Vejamos o que os americanos disseram sobre esse assunto no estudo da Forrester Research: Apesar de blogs e RSS estarem dominando as atenções e serem a moda atual, 38% dos entrevistados admitiram experimentar pelo menos um desses novos formatos em 2006. Já 57% pretendem investir em mobile marketing, enquanto 70% já possuem verba aprovada para ações que envolvam advergaming. Achei esse número bastante alto. Segundo a pesquisa, uma das razões que afastam muitos anunciantes de canais alternativos é a teórica não apropriação do meio à sua indústria. Em um primeiro momento até me pareceu um argumento razoável, afinal, por que uma indústria farmacêutica faria um vídeogame? Por muitas razões eu diria, desde que se encontre a correta adequação. E isso definitivamente não é fácil, mas possivelmente necessário. Se a Geração Yahoo joga games, está prestes à assumir poder de compra e são os consumidores do futuro, seu produto tem de se manifestar e estar lá da maneira mais natural, criativa e coerente. No que se refere à Internet tradicional, 97% comprovaram altos investimentos em e-mail e behavioral marketing, enquanto 65% usarão anúncios online no formato rich media. Foi interessante notar a conscientização entre os profissionais de marketing de que rich media, apesar de ter maior chance de chamar a atenção do consumidor, não substitui relevância. E relevância você consegue com permissão e relacionamento.

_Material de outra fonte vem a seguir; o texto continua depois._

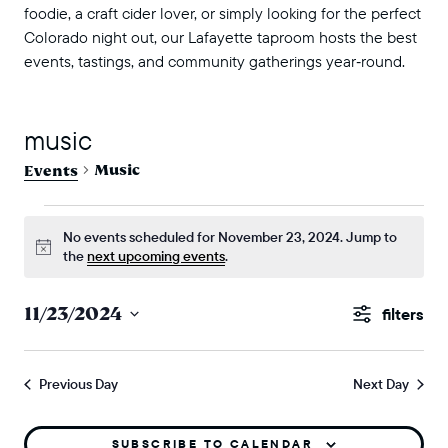
foodie, a craft cider lover, or simply looking for the perfect
Colorado night out, our Lafayette taproom hosts the best
events, tastings, and community gatherings year‑round.
music
Music
Events
events for november 23, 2024
No events scheduled for November 23, 2024. Jump to
Notice
the
next upcoming events
.
events
11/23/2024
Show
search
Select
Filters
and
date.
Previous Day
Next Day
views
naviga
SUBSCRIBE TO CALENDAR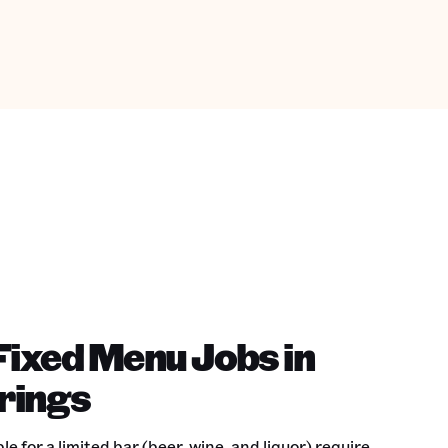
Fixed Menu Jobs in
rings
 for a limited bar (beer, wine, and liquor) require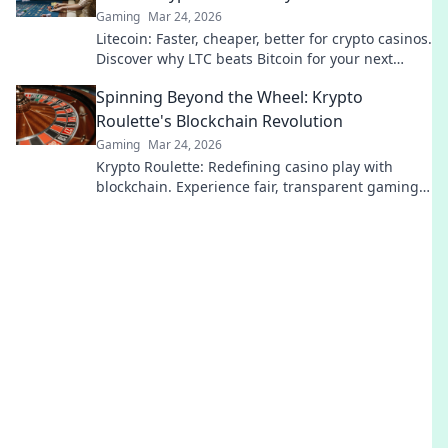
Gaming
Mar 24, 2026
Litecoin: Faster, cheaper, better for crypto casinos.
Discover why LTC beats Bitcoin for your next
gaming session. Click to learn more!
Spinning Beyond the Wheel: Krypto
Roulette's Blockchain Revolution
Gaming
Mar 24, 2026
Krypto Roulette: Redefining casino play with
blockchain. Experience fair, transparent gaming.
Spin beyond the wheel!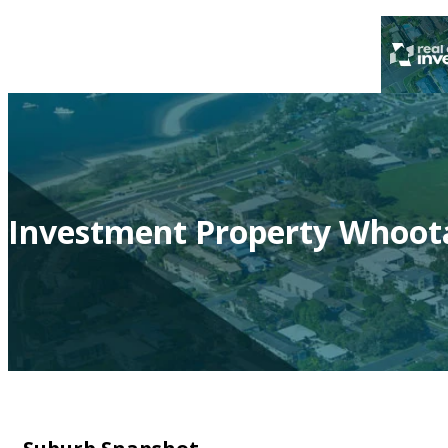
Investment Property Whoot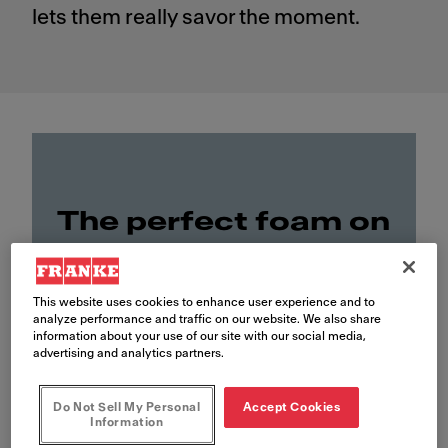
lets them really savor the moment.
The perfect foam on
top of Riffelberg
This website uses cookies to enhance user experience and to
analyze performance and traffic on our website. We also share
information about your use of our site with our social media,
advertising and analytics partners.
Do Not Sell My Personal
Accept Cookies
Information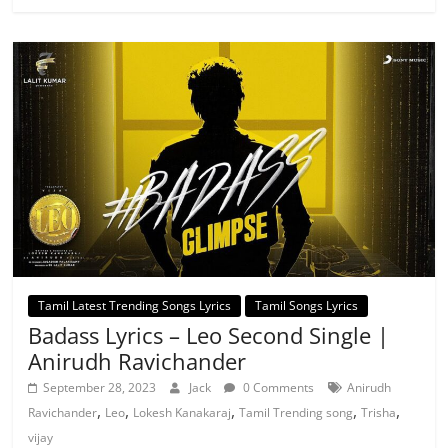
Tamil Latest Trending Songs Lyrics
Tamil Songs Lyrics
Badass Lyrics – Leo Second Single |
Anirudh Ravichander
September 28, 2023
Jack
0 Comments
Anirudh
,
,
,
,
,
Ravichander
Leo
Lokesh Kanakaraj
Tamil Trending song
Trisha
vijay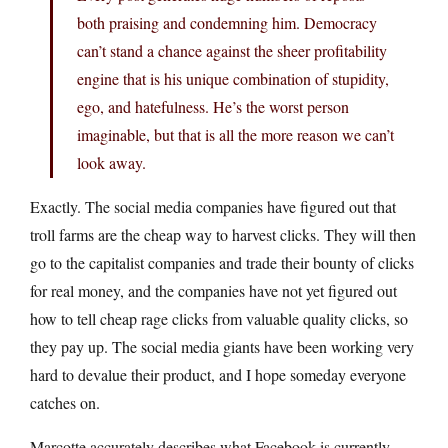
both praising and condemning him. Democracy
can’t stand a chance against the sheer profitability
engine that is his unique combination of stupidity,
ego, and hatefulness. He’s the worst person
imaginable, but that is all the more reason we can’t
look away.
Exactly. The social media companies have figured out that
troll farms are the cheap way to harvest clicks. They will then
go to the capitalist companies and trade their bounty of clicks
for real money, and the companies have not yet figured out
how to tell cheap rage clicks from valuable quality clicks, so
they pay up. The social media giants have been working very
hard to devalue their product, and I hope someday everyone
catches on.
Marcotte accurately describes what Facebook is currently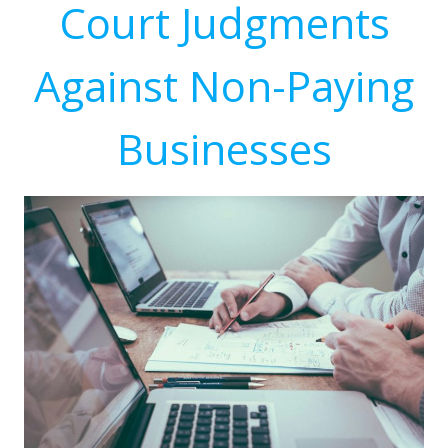
Court Judgments
Against Non-Paying
Businesses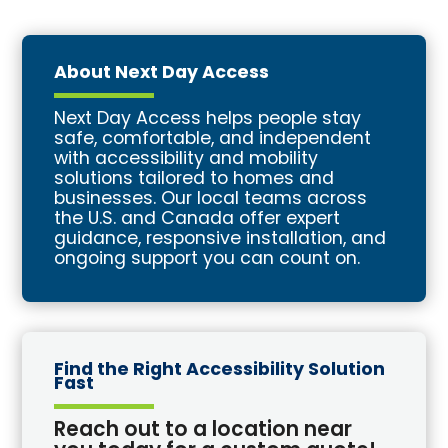
About Next Day Access
Next Day Access helps people stay
safe, comfortable, and independent
with accessibility and mobility
solutions tailored to homes and
businesses. Our local teams across
the U.S. and Canada offer expert
guidance, responsive installation, and
ongoing support you can count on.
Find the Right Accessibility Solution
Fast
Reach out to a location near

Uma das vantagens de ter sua marca presente em “novas mídias” dentro da Internet é que esses ambientes costumam atrair early adopters de todos os segmentos e indústrias. E como essas pessoas, por sua característica próativa, tendem a influenciar um grande número de usuários, captar, seduzir, catequizar e estimular early adopters a falarem bem de sua marca certamente será uma ação rentável ao seu plano de negócio. Se o marketing viral é um dos grandes benefícios da Internet, precisamos encontrar aqueles que estão dispostos a disseminar sua mensagem. Sua chance de encontrar essas pessoas através de novos canais é muito maior. O case Gradiente é um exemplo clássico do que quero dizer.

O sucesso da micro série Gradiente – no ar desde o mês passado – além da criatividade e belíssima produção deve-se ao fato de que atingiu na veia early adopters que se encarregaram de disseminar a mensagem do anunciante pela Internet. Resultado: uma enxurrada de acessos qualificados e um precioso benefício para a marca. A Internet, ao invés de uma pessoa é uma grande família. Por isso é necessário considerar investimentos para cada membro, entender suas diferenças e valorizar seus potenciais. Muito mais do que uma nova mídia, a Internet é uma prioridade.